Srebro zakończyło tydzień na poziomie 35,35 $/oz co stanowi wzrost o 2,16 $ czyli 6,5%. Czwartkowa dynamiczna zwyżka doprowadziła do przebicia średniej dwustudniowej. Obecnie srebro podobnie jak złoto znajduje się powyżej swoich kluczowych średnich MA50 i MA200. Złoto ponadto już miesiąc temu wybiło się ponad spadkową linię trendu mającą początek we wrześniu zeszłego roku, kiedy kruszec ustanowił swoje historyczne maksimum. Srebro test swojej spadkowej linii trendu ma jeszcze przed sobą.
Złoto zakończyło piątkową sesję na poziomie 1771,8 $/oz co stanowi wzrost o 51,1$ czyli 3%. Ze względu na znaczną nierównowagę we wzrostach obydwu metali, wskaźnik GSR zawęził się do 50,1 pkt.
W piątek opublikowany został raport Commitment of Traders. Najwięksi inwestorzy na rynku po raz kolejny zwiększyli swoje zaangażowanie po krótkiej stronie rynku. To już ósmy tydzień z rzędu kiedy commercials akumulują krótkie pozycje. Liczba krótkich pozycji netto na rynku srebra zwiększyła się o 1878 do poziomu 39188 sztuk. Ponownie prawdopodobieństwo spadków zwiększa się. Nie jest powiedziane że ceny spadną od razu, zresztą ostatni dzień w którym zbierane są dane do raportu COT to wtorek. Od tego czasu rynek zanotował sporą zwyżkę, która pewnie dodatkowo pogorszyła strukturę krótkich pozycji. Jeżeli najwięksi gracze grają na spadki, inni muszą grać na wzrosty. Dwa pozostałe segmenty skupiające średniej wielkości inwestorów (non-commercials), oraz najmniejszych szeregowych graczy posiadających nieraz ułamek kontraktu (non-reportables), zanotowały wzrost ilości długich pozycji netto. Wzrost ten rozłożył się mniej więcej po równo na te dwa segmenty. Non-commercials nabyli 997 a najmniejsi gracze 881 długich pozycji (sumarycznie musi to dać 1878).

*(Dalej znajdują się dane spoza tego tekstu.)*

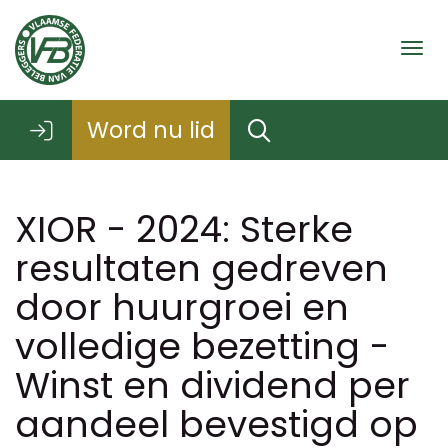
Togg
Word nu lid
XIOR - 2024: Sterke
resultaten gedreven
door huurgroei en
volledige bezetting -
Winst en dividend per
aandeel bevestigd op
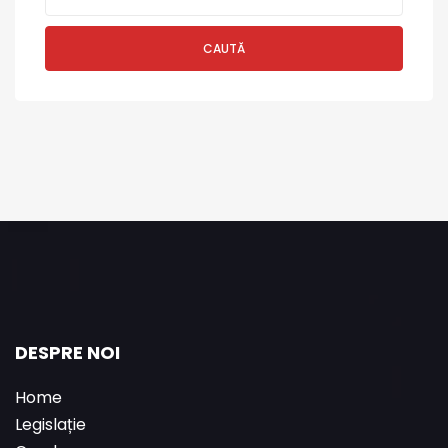
CAUTĂ
DESPRE NOI
Home
Legislație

Top4 czyli grupa czterech największych inwestorów na rynku zwiększył zaangażowanie w krótkie pozycje o znaczne 1,9 tysiąca kontraktów. Jak widać praktycznie wszystkie krótkie pozycje zajęte w zeszłym tygodniu należą do grupy czterech największych inwestorów na rynku.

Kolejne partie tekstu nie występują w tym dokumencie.